Native American and environmental protesters promised stepped-up opposition to the Dakota pipeline in response to Trump’s actions, which had been widely expected. Several hundred reinforcements arrived at the main protest campsite near Cannon Ball, North Dakota last weekend, and last Wednesday police arrested 21 demonstrators outside the construction site.

At a press briefing after the issuance of the executive orders, White House press spokesman Sean Spicer was asked about the protests and the likelihood that they would continue, but he evaded the question. Given the tenor of Trump’s inaugural address and his vicious attacks on all critics, it is likely that the administration’s response to such protests will be brutal and violent.

Trump’s action had bipartisan support from the North Dakota congressional delegation, with both Republican Representative Kevin Cramer and Democratic Senator Heidi Heitkamp praising the decision. Heitkamp issued a statement declaring her support for DAPL and other “projects that support our energy, economy, and national security.”

Trump made clear that the pipeline approvals and the orders to expedite permitting and environmental review were only a down payment on a much broader effort to raze all regulations on American corporations. He called the current system of environmental regulation “out of control” after meeting Tuesday morning with the CEOs of the three major auto manufacturers—General Motors, Ford and Fiat Chrysler Automobiles. He promised immediate changes to expedite such reviews.
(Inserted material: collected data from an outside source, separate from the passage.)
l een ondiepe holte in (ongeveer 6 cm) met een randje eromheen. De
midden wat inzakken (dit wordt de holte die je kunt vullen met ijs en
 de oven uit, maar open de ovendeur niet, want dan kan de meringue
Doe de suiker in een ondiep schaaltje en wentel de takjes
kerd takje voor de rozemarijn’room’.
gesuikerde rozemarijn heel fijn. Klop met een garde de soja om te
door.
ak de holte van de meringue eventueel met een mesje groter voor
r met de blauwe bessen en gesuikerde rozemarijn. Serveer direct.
“We’re gonna make a very short process, and we’re going to either give you your permits or we’re not gonna give you your permits,” he told the auto bosses. “But you’re gonna know very quickly. And generally speaking, we’re gonna be giving you your permits. So we’re gonna be very friendly.”

The meeting with the auto executives followed a larger meeting on Monday with the CEOs of a dozen of the largest manufacturing companies. At that meeting, Trump declared his determination to do everything possible to clear away all regulatory restraints on their operations, including both environmental restrictions and workplace safety rules.

These words have already been translated into bureaucratic actions. The Federal Register posted notes Tuesday from federal agencies withdrawing 23 separate regulations. These included a new rule by the Environmental Protection Agency (EPA) limiting mercury discharges by dental offices, energy efficiency standards for federal buildings, and poverty guidelines from the Department of Health and Human Services.

The Trump administration has imposed a media gag on the EPA and barred its staff from awarding any new contracts. EPA employees have been barred from issuing press releases, updating the agency blogs or posting to the agency’s social media accounts. Trump has nominated to head the EPA the Oklahoma state attorney general, Scott Pruitt, who is currently engaged in 14 lawsuits against the EPA on behalf of Oklahoma-based polluters, mostly in the oil and gas industry.

Besides deregulation, Trump has pledged to cut taxes “massively” for American corporations. He told Monday’s meeting of CEOs that he would keep his campaign pledge to cut the corporate tax rate from the present 35 percent to 15-20 percent. He added that his advisers think “we can cut regulations by 75 percent, maybe more.”

While this pro-corporate wrecking operation proceeds in relation to environmental and health and safety regulations, the US Senate is proceeding with the confirmation of Trump’s nominees.

Senate Democrats, who hold 48 of the 100 seats, have rubberstamped nearly all of Trump’s nominees to national security positions, including Tuesday evening’s near-unanimous 96-4 vote to confirm South Carolina Governor Nikki Haley as the US ambassador to the United Nations.

Three more Trump nominees were cleared by Senate committees, with the Senate Banking Committee approving the nomination of Dr. Ben Carson to head the Department of Housing and Urban Development on a unanimous vote, and the Senate Commerce Committee on a voice vote approving the nomination of Elaine Chao, the wife of Senate Majority Leader Mitch McConnell, to run the Department of Transportation.

The Senate Commerce Committee approved as well the nomination of billionaire asset-stripper Wilbur Ross to be secretary of commerce, also on a voice vote, meaning that no Democratic opposition was recorded.